▶ EXCERPT
################

Biologically Inspired Event-Based Perception and Sample-Efficient Learning for High-Speed Table Tennis Robots

arXiv cs.RO / 4/7/2026

💬 OpinionIdeas & Deep AnalysisModels & Research

Key Points

  • The paper addresses the difficulty of real-time, accurate perception and decision-making for high-speed table tennis robots, where conventional frame-based vision suffers from motion blur, latency, and redundant data.
  • It introduces a biologically inspired event-based ball detection method that works directly on asynchronous event streams (without frame reconstruction) using motion cues and geometric consistency for robust detection in real-world rallies.
  • For decision-making, it proposes a sample-efficient, human-inspired training strategy that learns progressively from low-speed to high-speed scenarios and then adapts policies using a case-dependent temporally adaptive reward plus a reward-threshold mechanism.
  • Reported results show a 35.8% improvement in return-to-target accuracy with the same training episodes, highlighting the combined effectiveness of event-based perception and sample-efficient learning.

################

▶ QUESTIONS TO ANSWER
(a) According to the table tennis robot summary, how much did return-to-target accuracy improve?
(b) In the table tennis robot summary, substitute "tracking" for "detection" in the passage between "arXiv cs.RO /" and "in real-world rallies.", inclusive.
(c) Please rewrite the paragraph of the table tennis robot summary that begins "For decision-making, it proposes" as a short list that keeps its main facts.
The items after this play no part in the work.

################

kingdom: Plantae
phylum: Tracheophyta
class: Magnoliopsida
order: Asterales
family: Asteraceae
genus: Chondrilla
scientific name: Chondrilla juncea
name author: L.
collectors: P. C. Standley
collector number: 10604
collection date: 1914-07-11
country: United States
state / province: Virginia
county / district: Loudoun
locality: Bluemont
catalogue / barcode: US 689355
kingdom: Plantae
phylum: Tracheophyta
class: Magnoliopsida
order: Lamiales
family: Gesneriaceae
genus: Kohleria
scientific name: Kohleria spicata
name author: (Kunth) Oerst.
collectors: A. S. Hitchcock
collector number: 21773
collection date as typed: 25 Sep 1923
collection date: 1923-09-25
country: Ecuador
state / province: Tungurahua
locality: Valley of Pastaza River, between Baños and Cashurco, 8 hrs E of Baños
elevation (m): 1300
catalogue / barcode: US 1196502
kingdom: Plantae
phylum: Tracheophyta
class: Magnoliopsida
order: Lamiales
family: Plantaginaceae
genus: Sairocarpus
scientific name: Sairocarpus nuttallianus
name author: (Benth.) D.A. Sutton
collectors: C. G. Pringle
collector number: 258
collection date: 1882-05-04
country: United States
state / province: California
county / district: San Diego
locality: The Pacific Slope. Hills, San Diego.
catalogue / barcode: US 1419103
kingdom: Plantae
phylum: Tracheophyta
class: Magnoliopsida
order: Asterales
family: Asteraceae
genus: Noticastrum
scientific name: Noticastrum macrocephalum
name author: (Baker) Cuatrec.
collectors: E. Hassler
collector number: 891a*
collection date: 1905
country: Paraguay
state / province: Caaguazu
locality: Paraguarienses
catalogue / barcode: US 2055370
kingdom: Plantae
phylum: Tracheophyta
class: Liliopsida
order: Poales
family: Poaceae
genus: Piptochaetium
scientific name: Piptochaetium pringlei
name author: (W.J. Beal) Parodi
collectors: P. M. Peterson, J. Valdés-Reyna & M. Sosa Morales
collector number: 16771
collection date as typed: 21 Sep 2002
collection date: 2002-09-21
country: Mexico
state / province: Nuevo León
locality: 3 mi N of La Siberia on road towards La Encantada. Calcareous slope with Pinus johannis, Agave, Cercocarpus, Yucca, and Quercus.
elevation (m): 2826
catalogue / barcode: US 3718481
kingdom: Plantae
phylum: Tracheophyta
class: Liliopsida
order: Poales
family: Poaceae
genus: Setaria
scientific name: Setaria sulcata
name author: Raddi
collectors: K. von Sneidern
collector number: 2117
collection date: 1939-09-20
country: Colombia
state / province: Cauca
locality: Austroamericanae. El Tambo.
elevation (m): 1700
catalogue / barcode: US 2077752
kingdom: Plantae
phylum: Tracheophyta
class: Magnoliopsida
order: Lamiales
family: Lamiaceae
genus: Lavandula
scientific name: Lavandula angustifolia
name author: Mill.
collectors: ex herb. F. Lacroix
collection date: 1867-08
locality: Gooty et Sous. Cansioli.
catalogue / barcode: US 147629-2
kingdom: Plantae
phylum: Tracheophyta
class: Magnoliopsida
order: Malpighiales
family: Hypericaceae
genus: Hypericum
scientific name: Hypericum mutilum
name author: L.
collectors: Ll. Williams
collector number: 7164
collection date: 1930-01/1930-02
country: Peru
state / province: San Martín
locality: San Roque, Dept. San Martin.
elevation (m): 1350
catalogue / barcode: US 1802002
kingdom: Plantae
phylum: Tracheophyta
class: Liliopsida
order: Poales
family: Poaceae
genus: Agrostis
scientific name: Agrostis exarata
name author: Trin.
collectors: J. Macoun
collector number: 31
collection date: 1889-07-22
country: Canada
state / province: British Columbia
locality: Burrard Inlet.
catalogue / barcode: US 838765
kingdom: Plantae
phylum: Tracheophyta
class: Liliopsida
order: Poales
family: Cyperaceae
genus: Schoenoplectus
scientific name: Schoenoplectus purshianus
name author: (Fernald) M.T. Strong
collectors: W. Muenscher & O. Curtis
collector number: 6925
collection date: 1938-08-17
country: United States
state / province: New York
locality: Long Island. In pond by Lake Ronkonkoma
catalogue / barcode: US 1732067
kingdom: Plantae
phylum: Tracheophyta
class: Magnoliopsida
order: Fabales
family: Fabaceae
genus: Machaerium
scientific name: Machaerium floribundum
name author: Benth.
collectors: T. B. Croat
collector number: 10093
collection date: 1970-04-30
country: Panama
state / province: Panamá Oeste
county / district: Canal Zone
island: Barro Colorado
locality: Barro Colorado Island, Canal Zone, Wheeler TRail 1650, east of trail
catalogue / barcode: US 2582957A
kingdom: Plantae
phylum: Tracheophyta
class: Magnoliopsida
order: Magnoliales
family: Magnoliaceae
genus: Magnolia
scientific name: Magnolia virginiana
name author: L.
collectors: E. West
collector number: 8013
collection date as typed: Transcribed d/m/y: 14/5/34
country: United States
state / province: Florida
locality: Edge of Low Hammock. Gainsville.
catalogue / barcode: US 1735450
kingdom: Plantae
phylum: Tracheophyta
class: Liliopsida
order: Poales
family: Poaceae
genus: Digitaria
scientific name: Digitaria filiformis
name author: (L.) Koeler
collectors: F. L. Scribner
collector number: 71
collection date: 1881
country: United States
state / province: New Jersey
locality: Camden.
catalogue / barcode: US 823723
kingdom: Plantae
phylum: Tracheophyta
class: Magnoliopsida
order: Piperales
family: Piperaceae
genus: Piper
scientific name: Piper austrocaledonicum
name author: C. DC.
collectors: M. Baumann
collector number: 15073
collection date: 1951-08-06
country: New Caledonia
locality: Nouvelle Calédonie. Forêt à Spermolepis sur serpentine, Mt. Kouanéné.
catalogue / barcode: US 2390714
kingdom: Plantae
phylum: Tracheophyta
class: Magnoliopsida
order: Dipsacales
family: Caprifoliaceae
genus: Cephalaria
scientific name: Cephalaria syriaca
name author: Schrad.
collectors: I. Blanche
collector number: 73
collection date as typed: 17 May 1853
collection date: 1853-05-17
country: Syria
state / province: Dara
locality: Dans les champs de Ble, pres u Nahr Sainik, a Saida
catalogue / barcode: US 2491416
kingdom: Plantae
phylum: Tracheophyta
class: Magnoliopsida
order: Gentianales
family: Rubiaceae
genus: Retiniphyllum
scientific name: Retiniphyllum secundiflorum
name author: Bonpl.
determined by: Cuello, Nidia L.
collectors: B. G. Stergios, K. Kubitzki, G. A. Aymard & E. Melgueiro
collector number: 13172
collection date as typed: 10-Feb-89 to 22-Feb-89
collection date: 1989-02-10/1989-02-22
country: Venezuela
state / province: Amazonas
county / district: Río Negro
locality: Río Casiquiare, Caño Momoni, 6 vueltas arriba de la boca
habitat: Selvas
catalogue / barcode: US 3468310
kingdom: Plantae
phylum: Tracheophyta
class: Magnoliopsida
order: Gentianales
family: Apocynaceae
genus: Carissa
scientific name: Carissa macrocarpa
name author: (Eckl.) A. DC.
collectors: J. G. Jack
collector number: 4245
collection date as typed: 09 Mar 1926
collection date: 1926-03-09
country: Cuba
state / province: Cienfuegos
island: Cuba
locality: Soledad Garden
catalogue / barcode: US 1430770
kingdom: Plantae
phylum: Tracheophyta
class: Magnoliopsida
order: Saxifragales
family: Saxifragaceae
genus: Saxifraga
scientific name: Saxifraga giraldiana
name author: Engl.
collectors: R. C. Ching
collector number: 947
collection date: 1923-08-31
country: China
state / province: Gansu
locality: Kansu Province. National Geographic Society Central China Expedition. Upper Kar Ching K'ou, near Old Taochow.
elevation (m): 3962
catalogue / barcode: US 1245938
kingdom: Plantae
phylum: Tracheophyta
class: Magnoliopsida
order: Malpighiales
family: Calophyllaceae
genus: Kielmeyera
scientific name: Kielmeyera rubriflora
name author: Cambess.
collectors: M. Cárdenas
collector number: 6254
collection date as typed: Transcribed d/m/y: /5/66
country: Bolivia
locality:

################

▶ ANSWER LIST
(a) It improved by 35.8% with the same training episodes.

(b)
arXiv cs.RO / 4/7/2026

💬 OpinionIdeas & Deep AnalysisModels & Research

Key Points

  • The paper addresses the difficulty of real-time, accurate perception and decision-making for high-speed table tennis robots, where conventional frame-based vision suffers from motion blur, latency, and redundant data.
  • It introduces a biologically inspired event-based ball tracking method that works directly on asynchronous event streams (without frame reconstruction) using motion cues and geometric consistency for robust tracking in real-world rallies.

(c)
- Purpose: decision-making
- Method: a sample-efficient, human-inspired training strategy
- Learning order: progresses from low-speed to high-speed scenarios
- Policy adaptation: uses a case-dependent temporally adaptive reward and a reward-threshold mechanism